Trip reports

Shuart & Reculver (Leaders Sue Carter & Steve Goodrich)

Shuart & Reculver (Leaders Sue Carter & Steve Goodrich)
Blackcap [Richard Hanman]

Sunday, 29 April 2018

Six keen souls arrived at the early starting time of 8.30 am at Shuart, despite the ominous weather forecast. Before we had left the car park we had seen blackcap, chiffchaff, wren, song thrush, mistle thrush, blackbird, jackdaw, rook, red-legged partridge, two green woodpeckers and a stunning male wheatear sitting on the crest of a ploughed field furrow. Thanks to John for spotting him!

Further along the lane between the hedgerows Richard picked up a great-spotted woodpecker and we also saw great tit and robin, before we heard the distinctive machine-gun rattle of a lesser whitethroat. Unfortunately, we couldn't locate the bird itself.

We then startled a couple of grey partridges which flew across a field and disappeared from view. Skylarks serenaded us from above and we heard a sedge warbler singing. Our first cuckoo called and the bird was seen in flight before it alighted on a tree and a male marsh harrier quartered the farmland. A yellow wagtail was then spotted appropriately perched in a field of yellow oil-seed rape.

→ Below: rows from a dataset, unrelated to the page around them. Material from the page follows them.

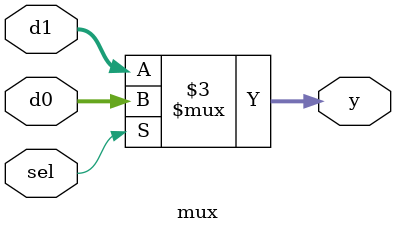
<source format=v>
module mux (input sel, input[15:0] d0, d1, output reg [15:0] y);
	always @ (*) begin
		if (sel) y = d0;
		else y = d1;
	end
endmodule

</source>
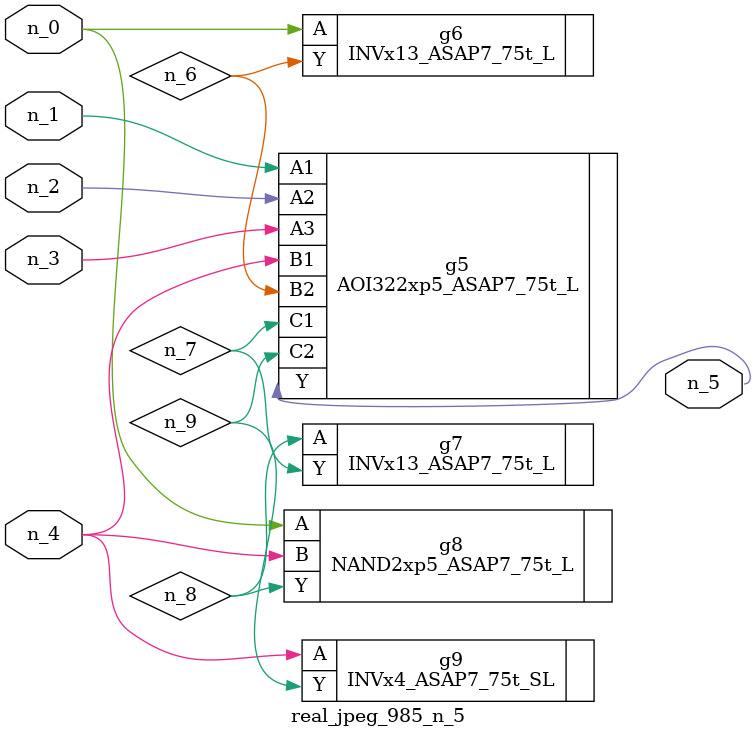
<source format=v>
module real_jpeg_985_n_5 (n_4, n_0, n_1, n_2, n_3, n_5);

input n_4;
input n_0;
input n_1;
input n_2;
input n_3;

output n_5;

wire n_8;
wire n_6;
wire n_7;
wire n_9;

INVx13_ASAP7_75t_L g6 ( 
.A(n_0),
.Y(n_6)
);

NAND2xp5_ASAP7_75t_L g8 ( 
.A(n_0),
.B(n_4),
.Y(n_8)
);

AOI322xp5_ASAP7_75t_L g5 ( 
.A1(n_1),
.A2(n_2),
.A3(n_3),
.B1(n_4),
.B2(n_6),
.C1(n_7),
.C2(n_9),
.Y(n_5)
);

INVx4_ASAP7_75t_SL g9 ( 
.A(n_4),
.Y(n_9)
);

INVx13_ASAP7_75t_L g7 ( 
.A(n_8),
.Y(n_7)
);


endmodule
</source>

With health and safety in mind we crossed the railway line and heard the scratchy warble of a whitethroat and saw the bird flitting around in a bush. We also had linnets and house sparrows by the horse paddocks.

On reaching the sea wall we decided against walking along it because of the numerous cyclists using the route and the strong, cold wind which was blowing on shore. So, after checking the scrapes near Plumpudding, where we picked up turnstone, redshank and some noisy oystercatchers, we walked along the grassed lee-ward side towards Reculver towers.

The yellow glow of the oil-seed rape was everywhere and we spotted a couple of birds fluttering around in top of the plants. They turned out to be a pair of whinchat in stunning breeding finery.

Another cuckoo, this time a silent one, was perched in a bush with a meadow pipit haranguing it. As we neared the duo, the cuckoo took off across the rape field pursued by two meadow pipits. We decided that it was a female cuckoo about to lay her egg in the pipits' nest and indeed the cuckoo returned to the spot once we had passed.

We met a local lady walking her dog and she told us that she had heard a bird sounding like a fisherman's reel in the bushes about a mile further on, where the sea wall joins the Wantsum Channel. It's good to listen to local knowledge and sure enough when we arrived at the spot we heard the unmistakable song of a grasshopper warbler. We all had excellent views of the bird which was perched in a bush and saw its orange gape as it reeled away turning its head from side to side. Bird of the day for all of us and a life tick for Warren.

We then set off along the Wantsum Walk towards the railway embankment only picking up a shelduck and lapwing before crossing the railway. By then our aching bodies and the cold dampness hastened our retreat to the cars. Despite this the six of us thoroughly enjoyed the morning and we ended up with a respectable total of 50 and some very special birds.